L’Organisation internationale du travail [8] quant à elle dénombre 2 millions de morts causés annuellement par le travail dans le monde, dont 1,7 million des suites de maladies professionnelles, un chiffre qui ne cesse d’augmenter.
Ces sinistres bilans nous éclairent mais, faute de mobilisations organisées par les organisations de travailleurs-euses, premières concernées, contre les patrons, premiers responsables, ils continueront à s’alourdir… et les enquêtes n’y pourront rien.
Notes
1. Syndicat Unia, NoStress !, Hygiène / sécurité au travail dans la construction : La parole aux ouvriers du bâtiment, 20 mars 2007. Téléchargeable sur www.unia.ch/
2. SIB et Raisons d’agir sur le lieu de travail, Pietro Carobbio et François Iselin, Enquête sur les conditions de travail dans la construction, Canton de Vaud, printemps 1999, 90 pages.

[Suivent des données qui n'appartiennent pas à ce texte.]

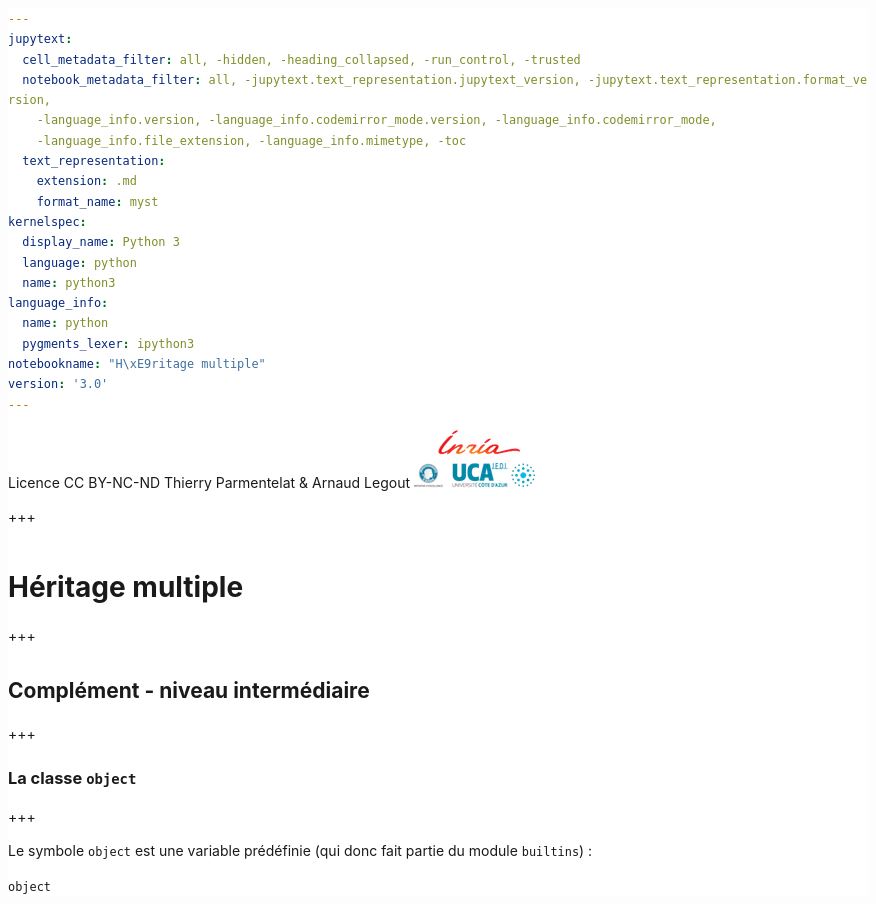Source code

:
 ```yaml
---
jupytext:
  cell_metadata_filter: all, -hidden, -heading_collapsed, -run_control, -trusted
  notebook_metadata_filter: all, -jupytext.text_representation.jupytext_version, -jupytext.text_representation.format_version,
    -language_info.version, -language_info.codemirror_mode.version, -language_info.codemirror_mode,
    -language_info.file_extension, -language_info.mimetype, -toc
  text_representation:
    extension: .md
    format_name: myst
kernelspec:
  display_name: Python 3
  language: python
  name: python3
language_info:
  name: python
  pygments_lexer: ipython3
notebookname: "H\xE9ritage multiple"
version: '3.0'
---
```


<div class="licence">
<span>Licence CC BY-NC-ND</span>
<span>Thierry Parmentelat &amp; Arnaud Legout</span>
<span><img src="media/both-logos-small-alpha.png" /></span>
</div>

+++

# Héritage multiple

+++

## Complément - niveau intermédiaire

+++

### La classe `object`

+++

Le symbole `object` est une variable prédéfinie (qui donc fait partie du module `builtins`) :

```{code-cell} ipython3
object
```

3. Etienne Gubéran et Massimo Usel, Mortalité prématurée et invalidité selon la profession et la classe sociale à Genève, OCIRT, mars 2000, 55 pages.
4. Conférence de presse d’UNIA du 28 mars 2007.
5. SIB et Raisons d’agir sur le lieu de travail, op. cit. p. 42.
6. Anne-Marie Mengeot, Les cancers professionnels, une plaie sociale trop souvent ignorée, Santé et sécurité au travail, 2007, 60 p. 10 €.
7. OMS, « Elimination des maladies liées à l’amiante », www.who.int/mediacentre
8. OIT, Un travail pour construire sa vie, pas pour la détruire…, 27 avril 2007.